The griffoness howled with fury, and Finder whimpered and cried as she repeatedly bludgeoned him with the hilt of her sword. He could feel the blows rattling his teeth and striking his nerves underneath his stony armor. He didn’t know any of the questions the hen screamed at him, and he was worried that he would be forced to find out. He could already feel his nose beginning to chip and crack under her furious assault. But he couldn’t defend himself in the slightest; Yngvilde had him pinned down too well to strike back, and even if he could, his legs were too heavy to move on his own.

But it was obvious the lack of any meaningful damage was frustrating Yngvilde. “Why won’t you die?!” she screamed, her features screwing up with rage. “I will end your miserable species! I will drench the seas red with your blood! I am Yngvilde, daughter of the Living God, and by the spirits of my forefathers, I demand that you die!”
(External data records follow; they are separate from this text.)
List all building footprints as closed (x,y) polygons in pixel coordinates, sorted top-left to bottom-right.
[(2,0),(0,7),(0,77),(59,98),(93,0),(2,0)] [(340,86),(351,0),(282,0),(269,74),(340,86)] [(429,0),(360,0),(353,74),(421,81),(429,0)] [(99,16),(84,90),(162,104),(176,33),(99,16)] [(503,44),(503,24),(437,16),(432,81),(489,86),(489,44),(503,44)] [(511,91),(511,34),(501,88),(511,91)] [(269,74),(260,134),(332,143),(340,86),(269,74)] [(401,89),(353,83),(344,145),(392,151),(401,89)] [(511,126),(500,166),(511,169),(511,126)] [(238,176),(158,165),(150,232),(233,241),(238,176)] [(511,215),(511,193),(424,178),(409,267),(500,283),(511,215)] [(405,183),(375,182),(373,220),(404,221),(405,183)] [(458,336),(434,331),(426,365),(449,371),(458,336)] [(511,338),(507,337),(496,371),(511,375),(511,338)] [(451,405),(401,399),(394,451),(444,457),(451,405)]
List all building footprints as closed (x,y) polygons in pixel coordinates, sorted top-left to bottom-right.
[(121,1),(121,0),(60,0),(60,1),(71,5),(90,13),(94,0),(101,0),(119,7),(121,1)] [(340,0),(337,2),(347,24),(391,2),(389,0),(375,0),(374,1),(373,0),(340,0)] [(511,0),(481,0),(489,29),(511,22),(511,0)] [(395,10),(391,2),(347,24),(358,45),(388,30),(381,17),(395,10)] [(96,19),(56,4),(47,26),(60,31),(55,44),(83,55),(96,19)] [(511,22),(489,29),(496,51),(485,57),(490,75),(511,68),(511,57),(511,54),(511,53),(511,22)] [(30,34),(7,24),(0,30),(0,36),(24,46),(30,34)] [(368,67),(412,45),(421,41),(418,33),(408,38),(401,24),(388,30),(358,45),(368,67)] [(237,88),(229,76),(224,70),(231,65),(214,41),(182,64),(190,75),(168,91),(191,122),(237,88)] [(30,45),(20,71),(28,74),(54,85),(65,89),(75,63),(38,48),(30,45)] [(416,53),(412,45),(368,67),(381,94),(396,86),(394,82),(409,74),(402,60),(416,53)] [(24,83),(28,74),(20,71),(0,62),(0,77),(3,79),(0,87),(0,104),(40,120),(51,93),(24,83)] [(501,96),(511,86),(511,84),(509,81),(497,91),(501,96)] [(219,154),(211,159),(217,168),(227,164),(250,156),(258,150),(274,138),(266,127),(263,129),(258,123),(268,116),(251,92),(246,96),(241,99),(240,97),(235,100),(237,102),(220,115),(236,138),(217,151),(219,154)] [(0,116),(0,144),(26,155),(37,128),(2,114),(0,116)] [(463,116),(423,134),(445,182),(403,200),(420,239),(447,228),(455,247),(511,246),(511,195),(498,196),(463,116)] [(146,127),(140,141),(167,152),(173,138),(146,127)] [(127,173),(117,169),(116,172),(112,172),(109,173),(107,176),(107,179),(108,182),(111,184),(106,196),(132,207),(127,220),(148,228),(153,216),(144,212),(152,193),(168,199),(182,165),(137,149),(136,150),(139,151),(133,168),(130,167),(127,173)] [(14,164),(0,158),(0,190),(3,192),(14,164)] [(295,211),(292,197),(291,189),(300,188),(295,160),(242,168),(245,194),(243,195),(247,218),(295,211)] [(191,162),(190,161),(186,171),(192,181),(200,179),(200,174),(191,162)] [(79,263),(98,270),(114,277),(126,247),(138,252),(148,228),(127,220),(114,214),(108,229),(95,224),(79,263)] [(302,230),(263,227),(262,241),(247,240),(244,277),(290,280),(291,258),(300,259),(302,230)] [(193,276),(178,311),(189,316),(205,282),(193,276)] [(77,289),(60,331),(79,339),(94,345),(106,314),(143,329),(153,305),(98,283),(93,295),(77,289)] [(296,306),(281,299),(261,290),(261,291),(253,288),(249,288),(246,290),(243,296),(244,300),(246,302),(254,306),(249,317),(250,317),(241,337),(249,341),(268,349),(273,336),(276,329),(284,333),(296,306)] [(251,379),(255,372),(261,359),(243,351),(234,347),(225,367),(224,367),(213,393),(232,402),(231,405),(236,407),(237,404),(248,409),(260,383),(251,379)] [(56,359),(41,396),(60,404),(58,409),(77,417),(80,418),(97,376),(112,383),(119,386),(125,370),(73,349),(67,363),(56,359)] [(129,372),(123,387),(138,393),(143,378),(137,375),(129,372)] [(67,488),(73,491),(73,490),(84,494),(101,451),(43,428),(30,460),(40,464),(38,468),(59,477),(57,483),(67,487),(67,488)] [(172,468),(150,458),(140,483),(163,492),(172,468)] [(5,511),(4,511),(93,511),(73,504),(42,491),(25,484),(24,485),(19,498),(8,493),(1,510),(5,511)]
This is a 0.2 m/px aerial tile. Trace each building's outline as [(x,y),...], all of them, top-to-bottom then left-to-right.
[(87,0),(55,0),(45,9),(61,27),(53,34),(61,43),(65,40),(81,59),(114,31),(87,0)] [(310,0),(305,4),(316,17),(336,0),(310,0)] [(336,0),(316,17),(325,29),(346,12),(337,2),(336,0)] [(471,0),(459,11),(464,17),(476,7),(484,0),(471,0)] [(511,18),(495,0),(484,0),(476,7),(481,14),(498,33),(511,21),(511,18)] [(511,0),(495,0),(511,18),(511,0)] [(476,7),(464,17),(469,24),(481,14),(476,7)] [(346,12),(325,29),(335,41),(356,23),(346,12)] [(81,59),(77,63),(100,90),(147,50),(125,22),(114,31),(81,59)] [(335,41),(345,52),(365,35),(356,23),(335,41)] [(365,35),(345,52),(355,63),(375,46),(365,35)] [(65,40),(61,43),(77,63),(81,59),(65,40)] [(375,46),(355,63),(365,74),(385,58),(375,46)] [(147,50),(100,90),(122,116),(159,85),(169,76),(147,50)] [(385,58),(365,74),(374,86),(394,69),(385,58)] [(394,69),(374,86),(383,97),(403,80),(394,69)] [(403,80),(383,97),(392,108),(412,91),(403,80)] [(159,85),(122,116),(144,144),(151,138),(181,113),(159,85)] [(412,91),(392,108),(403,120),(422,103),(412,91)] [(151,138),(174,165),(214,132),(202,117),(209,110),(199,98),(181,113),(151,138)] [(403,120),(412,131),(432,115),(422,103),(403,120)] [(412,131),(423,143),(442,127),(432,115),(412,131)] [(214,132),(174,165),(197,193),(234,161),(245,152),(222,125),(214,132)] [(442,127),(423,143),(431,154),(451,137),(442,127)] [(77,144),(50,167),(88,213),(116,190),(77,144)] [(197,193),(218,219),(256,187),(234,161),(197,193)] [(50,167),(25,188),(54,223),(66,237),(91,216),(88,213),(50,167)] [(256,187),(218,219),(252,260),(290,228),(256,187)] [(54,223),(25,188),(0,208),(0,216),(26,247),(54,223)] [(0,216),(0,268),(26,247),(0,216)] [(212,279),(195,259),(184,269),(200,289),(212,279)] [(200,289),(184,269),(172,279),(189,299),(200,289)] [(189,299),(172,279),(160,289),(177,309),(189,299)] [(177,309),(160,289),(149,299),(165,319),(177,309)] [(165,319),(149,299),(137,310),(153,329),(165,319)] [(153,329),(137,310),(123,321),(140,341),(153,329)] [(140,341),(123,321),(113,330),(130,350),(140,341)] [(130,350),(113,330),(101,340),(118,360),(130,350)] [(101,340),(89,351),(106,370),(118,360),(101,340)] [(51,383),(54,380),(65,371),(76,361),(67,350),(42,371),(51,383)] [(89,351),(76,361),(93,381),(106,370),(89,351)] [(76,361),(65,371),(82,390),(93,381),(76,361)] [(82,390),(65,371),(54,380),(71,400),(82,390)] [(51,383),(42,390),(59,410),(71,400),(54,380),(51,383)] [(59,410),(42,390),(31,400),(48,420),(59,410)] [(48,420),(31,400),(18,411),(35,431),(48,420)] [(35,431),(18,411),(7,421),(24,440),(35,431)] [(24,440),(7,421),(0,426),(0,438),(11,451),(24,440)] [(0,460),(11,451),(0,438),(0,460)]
She raised her hand to drive the pommel through Finder’s muzzle, but before she could swing it down, a bloodstained white hoof hooked around it. The hen squawked in surprise, and when she looked to her right, Iron Rain pulled a shard of her sword out of her coat and jammed it into the griffon’s neck. Yngvilde’s eyes bulged and she dropped the hilt, her hands flying to the metal poking out of her feathers and coming away bloody. Her face twisted from shock to pain to rage, and she tried to lunge at Rain in one last desperate attack. But Rain easily stepped to the side, brushing the hen away with a wing and sending her tumbling to the ground.

Yngvilde grabbed the shard with one hand and tore it free, opening a river of blood that began to soak her feathers. “Hckk… you… Hrck!”

Rain’s wingtips inched out in alarm as the hen stood up and took two, three, four steps toward her and Finder. Thoughts of her fight against Magnus and how the griffon god had casually shrugged off losing an arm flew threw her mind, and she suddenly feared that the hen would simply refuse to die. But Yngvilde coughed, or rather, tried to, and a gurgle of blood sprayed from the hole in her neck. She reached out once, claws extended…

…and fell to the ground face first.

Rain let out a sigh of relief as the hen’s feathers twitched their last and her blood began to pool around her. The Nimban mare collapsed onto her haunches, panting and pressing a hoof to one of the many bleeding wounds on her body. She was exhausted. Fully and completely exhausted. No witty remarks, no snide comments came to her mind as she stared into Yngvilde’s glassy eyes. The griffon was dead, and the hardest fight of her life was over. Not even her clash with Magnus had taxed her as much as his daughter did.

But perhaps the difference was that Yngvilde was mortal while Magnus was not.